Cos this a WWII Pacific Theatre movie. It commits to that. Traditional structure reigns here, the plot methodically pacing its way through home through training to the battlefield. From comedic to horror, the sweetheart back home, gruff commanders, hard won camaraderie. All the elements are present and correct and are walked through by accomplished actors who are familiar enough with this stuff to hit their material out of the park. Gonna single out Vince Vaughn as someone who surprised me, not because he was super great but because he worked will in his role as the team Sargent. Good call from casting director Nikki Barrett there, although I do believe Vaughn has been seeking out these more serious roles recently.

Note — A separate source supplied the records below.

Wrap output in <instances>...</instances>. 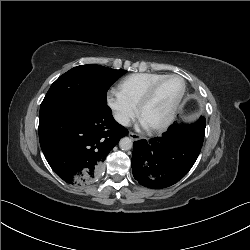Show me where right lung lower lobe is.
I'll return each mask as SVG.
<instances>
[{"mask_svg": "<svg viewBox=\"0 0 250 250\" xmlns=\"http://www.w3.org/2000/svg\"><path fill=\"white\" fill-rule=\"evenodd\" d=\"M128 134L107 105L75 101L39 117V141L56 174L69 184L91 183L107 154Z\"/></svg>", "mask_w": 250, "mask_h": 250, "instance_id": "obj_1", "label": "right lung lower lobe"}]
</instances>
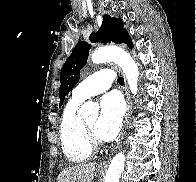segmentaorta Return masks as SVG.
I'll list each match as a JSON object with an SVG mask.
<instances>
[{"label":"aorta","instance_id":"obj_1","mask_svg":"<svg viewBox=\"0 0 196 182\" xmlns=\"http://www.w3.org/2000/svg\"><path fill=\"white\" fill-rule=\"evenodd\" d=\"M91 60L94 64L113 61L118 64L127 78L132 94L137 93V81L139 77L138 67L133 58L127 52L115 47H103L93 52ZM99 106L92 101L84 103L78 111V115L86 118L93 115L98 116ZM125 167V155L123 152L116 154L109 165L104 182H119Z\"/></svg>","mask_w":196,"mask_h":182}]
</instances>
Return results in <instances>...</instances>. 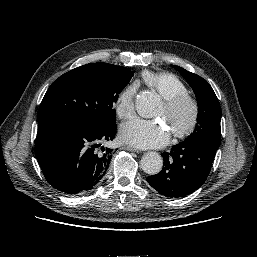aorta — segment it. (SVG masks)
Segmentation results:
<instances>
[{"instance_id": "1", "label": "aorta", "mask_w": 257, "mask_h": 257, "mask_svg": "<svg viewBox=\"0 0 257 257\" xmlns=\"http://www.w3.org/2000/svg\"><path fill=\"white\" fill-rule=\"evenodd\" d=\"M159 96L153 91H141L135 100V107L139 115L149 117L159 105ZM163 166V159L157 152H148L141 159L142 170L149 174H158Z\"/></svg>"}]
</instances>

This gives us plenty of opportunity then to heap praise on those who so rarely receive it, those working on the technical side of the film. Simon Duggan’s stark and smoky cinematography. John Gilbert’s aggressive and impactful editing. Barry Robison’s production design, its stark contrast between home and the war. The costumers and make up artists whose work serves to ground these characters into their world. All the special effects workers (practical and digital) and stunt performers who conjure the physical horrors of warfare. And the sound mixers whose work is, like, out of this world here.
That’s when the film works, at its most hardscrabble. When it is playing on all the most basic atavistic parts of the film-goers psyche. That’s why I suppose it is important that this is a Mel Gibson joint, because he is one of those very visual filmmakers who is able to do so much with the image to halt you in your tracks. Tellingly the best parts of the film are those with the least dialogue, not because it’s bad but because then it gives the screen a chance to speak. And it speaks loud and with purpose.